● PAGINAFRAGMENT:
Rechter Maytrie Kuldipsingh heeft gisteren Ginmardo Kromosoeto, ex-directeur van de Surinaamse Postspaarbank (SPSB), geconfronteerd met getuigenverklaringen van onder andere Harampersad Kalloe, onderdirecteur van de SPSB over de declaraties van consultant Robert Putter. Hij verklaarde dat Putter bedragen van USD 9.000 tot USD 10.000 per maand ontving die niet onderbouwd waren. Volgens Kromosoeto, waren de declaraties die hij ontving van Putter, een urenverantwoording die gebonden was aan specifieke projecten. Kalloe merkte op, dat hij als waarnemend directeur tijdens de afwezigheid van Kromosoeto, het bedrag van Putter drastisch had verminderd naar USD 3.000. Hij getuigde dat de ex-SPSB-directeur een grote sponsor was van de staat, want Kromosoeto heeft zijn medewerking verleend voor het taxeren van andere overheidspanden voor de staat. De taxatierapporten zijn volgens Kalloe, betaald door SPSB.
Voor het uitvoeren van transacties van de overheidspanden is in opdracht van de toenmalige minister van Financiën, een lege NV opgericht. Het was volgens de raadsman Richard Tjon A Joe vanaf het begin duidelijk, dat het nimmer de bedoeling was dat de SPSB panden zou kopen en dat de NV die panden zou houden.
De constructie van de verkoop van de overheidspanden is in opdracht van de ex-minister van Financiën gekocht. Tjon A Joe stelde, dat de ex-SPSB-directeur als financierder heeft opgetreden voor de staat. Het verzoek tot voorlopige invrijheidstelling werd niet door rechter Maytrie Kuldip Singh gehonoreerd. De zaak is verdaagd naar 30 maart.

● AANGELEVERDE GEGEVENS:

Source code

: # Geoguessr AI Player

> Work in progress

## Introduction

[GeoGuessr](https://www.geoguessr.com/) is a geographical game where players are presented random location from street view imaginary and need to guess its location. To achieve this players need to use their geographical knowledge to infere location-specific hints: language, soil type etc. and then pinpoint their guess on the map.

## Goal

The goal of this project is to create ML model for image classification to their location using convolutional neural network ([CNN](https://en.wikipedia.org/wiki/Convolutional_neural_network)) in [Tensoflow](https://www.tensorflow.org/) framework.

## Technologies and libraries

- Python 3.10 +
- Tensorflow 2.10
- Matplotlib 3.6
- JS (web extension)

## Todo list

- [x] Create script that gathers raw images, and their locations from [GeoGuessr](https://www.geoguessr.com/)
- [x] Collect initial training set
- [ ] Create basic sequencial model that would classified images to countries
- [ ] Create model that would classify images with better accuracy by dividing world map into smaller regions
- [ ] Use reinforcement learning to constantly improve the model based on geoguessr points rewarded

● JOUW OPDRACHTEN:
[1] Noem alle personen in het artikel over de SPSB-zaak die met naam worden genoemd, behalve de rechter. Vermeld bij elk de rol die het artikel noemt.
[2] Beantwoord met behulp van het artikel over de SPSB-zaak de volgende vragen:
(a) Tot welk bedrag verlaagde Kalloe het maandbedrag van Putter?
(b) Wie betaalde volgens Kalloe de taxatierapporten?
(c) Naar welke datum is de zaak verdaagd?
[3] Schrijf het artikel over de SPSB-zaak verder, te beginnen na de laatste zin.

● UITGEWERKTE OPLOSSINGEN:
[1]
- Ginmardo Kromosoeto: ex-directeur van de Surinaamse Postspaarbank (SPSB)
- Harampersad Kalloe: onderdirecteur van de SPSB
- Robert Putter: consultant
- Richard Tjon A Joe: raadsman

[2]
(a) Tot USD 3.000.
(b) De SPSB.
(c) Naar 30 maart.

[3]
17 overheidsgebouwen
Het onderzoek tegen de ex-governor van de CBvS, Robert van Trikt die samen met de ex-minister van Financiën, Gillmore Hoefdraad en de directeur Legal Compliance and International Affairs van de CBvS, Faranaaz Hausil, de Staat Suriname naar verluidt, ernstig heeft benadeeld, is in volle gang. Er zijn meer personen betrokken en zichtbaar gemaakt bij de handelingen die zijn gepleegd door Hoefdraad; Van Trikt en Hausil. Daarbij zijn Ginmardo Kromosoeto en Robert Putter in beeld gebracht bij het onderzoek.
Deze verdachten hebben volgens bekomen informatie, samengespannen om door de ‘verkoop’ van de overheidspanden, de mogelijkheden te realiseren monetair te financieren. Voor de zeventien overheidsgebouwen heeft de Centrale Bank van Suriname, een totaalbedrag van euro 105 miljoen (1e trance van 9 gebouwen voor euro 60 miljoen en de 2e trance van 8 gebouwen voor euro 45 miljoen, samen totaal 17 panden) betaald.
Verschillende stichtingen
De details van deze ‘verkoop’ staan uitgebreid vermeld in een lijvig document van de procureur-generaal, waarin de vermeende strafbare feiten van de ex-minister van Financiën, Gillmore Hoefdraad, zijn vastgelegd. Vier onroerende goederen uit de eerste trance gebouwen hebben een totale verkoopwaarde van SRD 76,319,983, en deze informatie was bekend bij Hoefdraad, Van Trikt en Hausil.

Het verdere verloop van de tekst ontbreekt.